All code is available in a GitHub repository at https://github.com/aarandad/ColonyChirality-KCH.

Growth measurements in liquid culture.

OD measurements were taken with an Epoch 2 plate reader (BioTek) at 37°C with continuous shaking, and the OD at 600 nm (OD₆₀₀) was measured at 7.5-min intervals. The maximal growth rate was calculated as the maximal slope of ln(OD) with respect to time (calculated from a linear regression of a sliding window of 11 time points) using custom Matlab (MathWorks) code.

Single-cell imaging.

Cultures were grown overnight at 37°C in LB and diluted 1:200 into fresh medium (with antibiotics when appropriate). For phase-contrast imaging, cells were spotted onto a 1% (wt/vol) agarose pad with LB. Cells treated with A22 were exposed to the drug for 2 to 3 h before being imaged.

Phase-contrast and epifluorescence images were acquired with a Nikon Ti-E inverted microscope (Nikon Instruments) using a 100X (numerical aperture [NA], 1.40) oil immersion objective and a Neo 5.5 scientific complementary metal oxide semiconductor (sCMOS) camera or a DU885 EMCCD (Andor Technology). The microscope was outfitted with an active-control environmental chamber for temperature regulation (Haison Technology, Taipei, Taiwan). Images were acquired using μManager v. 1.4 (52). Cell contours were automatically segmented using Morphometrics (53), and a local coordinate system was defined based on the meshing algorithm from MicrobeTracker (54). Some images of cells sampled from the edge of colonies (Fig. 6) had clusters of cells that could not be segmented by Morphometrics. These images were processed with the neural network-based machine-learning framework DeepCell (55) prior to segmentation with Morphometrics.
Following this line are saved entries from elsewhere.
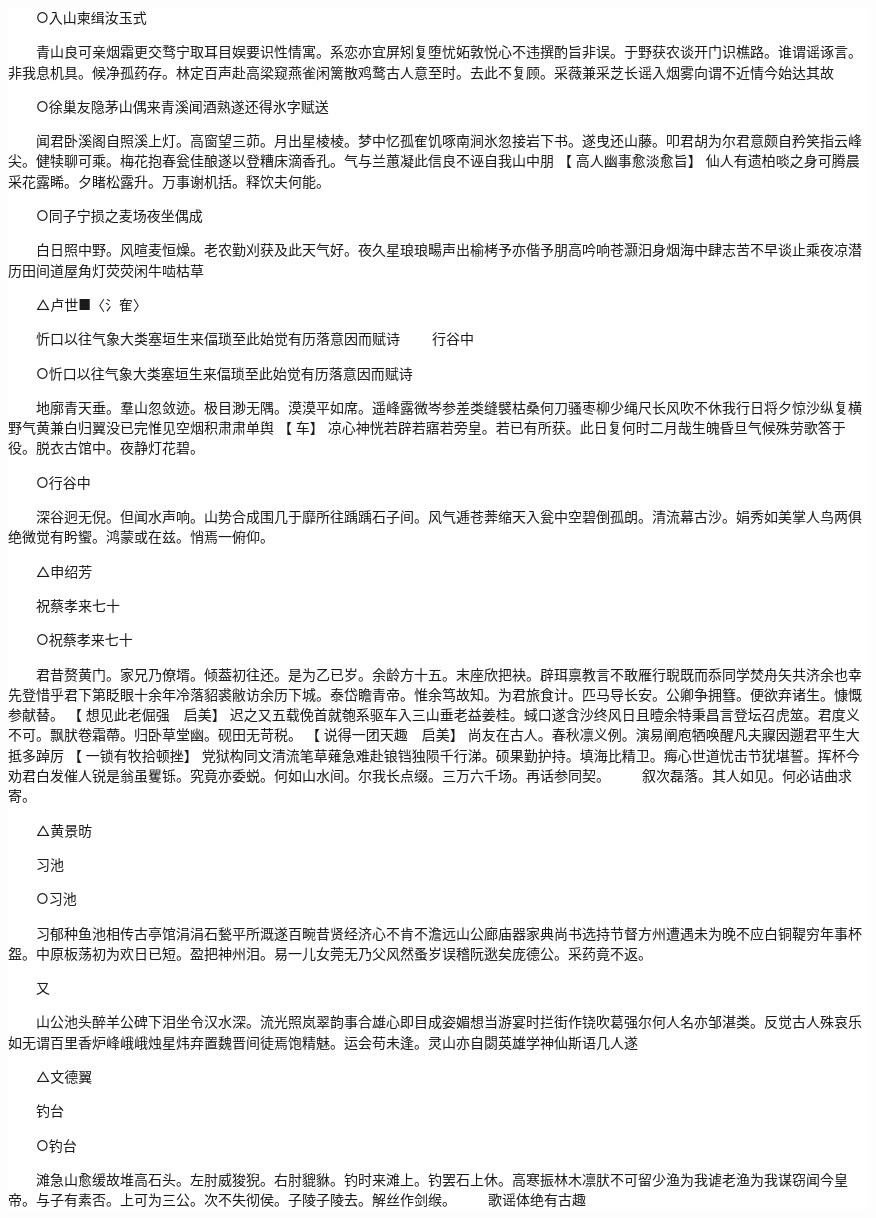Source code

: 　　○入山柬缉汝玉式

　　青山良可亲烟霜更交骛宁取耳目娱要识性情寓。系恋亦宜屏矧复堕忧妬敦悦心不违撰酌旨非误。于野获农谈开门识樵路。谁谓谣诼言。非我息机具。候净孤药存。林定百声赴高梁窥燕雀闲篱散鸡鹜古人意至时。去此不复顾。采薇兼采芝长谣入烟雾向谓不近情今始达其故

　　○徐巢友隐茅山偶来青溪闻酒熟遂还得氷字赋送

　　闻君卧溪阁自照溪上灯。高窗望三茆。月出星棱棱。梦中忆孤隺饥啄南涧氷忽接岩下书。遂曳还山藤。叩君胡为尔君意颇自矜笑指云峰尖。健犊聊可乘。梅花抱春瓮佳酿遂以登糟床滴香孔。气与兰蕙凝此信良不诬自我山中朋 【 高人幽事愈淡愈旨】 仙人有遗柏啖之身可腾晨采花露睎。夕睹松露升。万事谢机括。释饮夫何能。

　　○同子宁损之麦场夜坐偶成

　　白日照中野。风暄麦恒燥。老农勤刈获及此天气好。夜久星琅琅畼声出榆栲予亦偕予朋高吟响苍灏汨身烟海中肆志苦不早谈止乘夜凉潜历田间道屋角灯荧荧闲牛啮枯草

　　△卢世■〈氵隺〉

　　忻口以往气象大类塞垣生来偪琐至此始觉有历落意因而赋诗
　　行谷中

　　○忻口以往气象大类塞垣生来偪琐至此始觉有历落意因而赋诗

　　地廓青天垂。羣山忽敛迹。极目渺无隅。漠漠平如席。遥峰露微岑参差类缝襞枯桑何刀骚枣柳少绳尺长风吹不休我行日将夕惊沙纵复横野气黄兼白归翼没已完惟见空烟积肃肃单舆 【 车】 凉心神恍若辟若寤若旁皇。若已有所获。此日复何时二月哉生魄昏旦气候殊劳歌答于役。脱衣古馆中。夜静灯花碧。

　　○行谷中

　　深谷迥无倪。但闻水声响。山势合成围几于靡所往踽踽石子间。风气逓苍莾缩天入瓮中空碧倒孤朗。清流幕古沙。娟秀如美掌人鸟两俱绝微觉有盻蠁。鸿蒙或在兹。悄焉一俯仰。

　　△申绍芳

　　祝蔡孝来七十

　　○祝蔡孝来七十

　　君昔赘黄门。家兄乃僚壻。倾葢初往还。是为乙已岁。余龄方十五。末座欣把袂。辟珥禀教言不敢雁行聣既而忝同学焚舟矢共济余也幸先登惜乎君下第眨眼十余年冷落貂裘敝访余历下城。泰岱瞻青帝。惟余笃故知。为君旅食计。匹马导长安。公卿争拥篲。便欲弃诸生。慷慨参献替。 【 想见此老倔强　启美】 迟之又五载俛首就匏系驱车入三山垂老益姜桂。蜮口遂含沙终风日且曀余特秉昌言登坛召虎筮。君度义不可。飘肰卷霜蔕。归卧草堂幽。砚田无苛税。 【 说得一团天趣　启美】 尚友在古人。春秋凛义例。演易阐庖牺唤醒凡夫寱因遡君平生大抵多踔厉 【 一锁有牧拾顿挫】 党狱构同文清流笔草薙急难赴锒铛独陨千行涕。硕果勤护持。填海比精卫。痗心世道忧击节犹堪誓。挥杯今劝君白发催人锐是翁虽矍铄。究竟亦委蜕。何如山水间。尔我长点缀。三万六千场。再话参同契。
　　叙次磊落。其人如见。何必诘曲求寄。

　　△黄景昉

　　习池

　　○习池

　　习郁种鱼池相传古亭馆涓涓石甃平所溉遂百畹昔贤经济心不肯不澹远山公廊庙器家典尚书选持节督方州遭遇未为晚不应白铜鞮穷年事杯盌。中原板荡初为欢日已短。盈把神州泪。易一儿女莞无乃父风然蚤岁误稽阮逖矣庞德公。采药竟不返。

　　又

　　山公池头醉羊公碑下泪坐令汉水深。流光照岚翠韵事合雄心即目成姿媚想当游宴时拦街作铙吹葛强尔何人名亦邹湛类。反觉古人殊哀乐如无谓百里香炉峰峨峨烛星炜弃置魏晋间徒焉饱精魅。运会苟未逢。灵山亦自閟英雄学神仙斯语几人遂

　　△文德翼

　　钓台

　　○钓台

　　滩急山愈缓故堆高石头。左肘威狻猊。右肘貔貅。钓时来滩上。钓罢石上休。高寒振林木凛肰不可留少渔为我谑老渔为我谋窃闻今皇帝。与子有素否。上可为三公。次不失彻侯。子陵子陵去。解丝作剑缑。
　　歌谣体绝有古趣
Twist-n-TIRF measurements.

Fluorescent WGA was added to liquid cultures to a final concentration of 25 μg/ml. After 2.5 h of growth, cells were pelleted at 8,000 × g for 1 min and washed with PBS once before being spotted onto 1% (wt/vol) EZ-RDM–0.2% glucose or LB agarose pads with 10 μg/ml cephalexin. For anaerobic Twist-n-TIRF experiments, cultures were grown, washed, and spotted onto agarose pads inside an anaerobic chamber. Mounted pads were fully sealed with VALAP (an equal-weight mixture of Vaseline, lanolin, and paraffin) before removal from the anaerobic chamber, and imaging was conducted immediately.

TIRF microscopy.

Twisting measurements were performed on a Ti-E inverted microscope (Nikon, NY, USA) with a 100X objective (NA, 1.40). A 488-nm Sapphire optically pumped semiconductor laser (OPSL; Coherent, CA, USA) was coupled with a TIRF illuminator (Nikon) attached to the microscope stand. Images were acquired with a DU885 EMCCD camera (Andor, CT, USA), and synchronization between components was achieved using μManager (52).

Cell-twisting analysis.

In Twist-n-TIRF experiments, cell contours were computationally extracted from the phase-contrast images using Morphometrics (53). The integrated WGA fluorescence enclosed within the cell contour was quantified. These values were normalized to the prebleached level and plotted as a function of the change in length, Δl, from the prebleached length. Curves were then fitted to extract the slope, λ, representing the rate of fluorescence recovery due to twisting. The curves were fit over the first 3 μm of elongation to avoid noise from photobleaching after large amounts of exposure.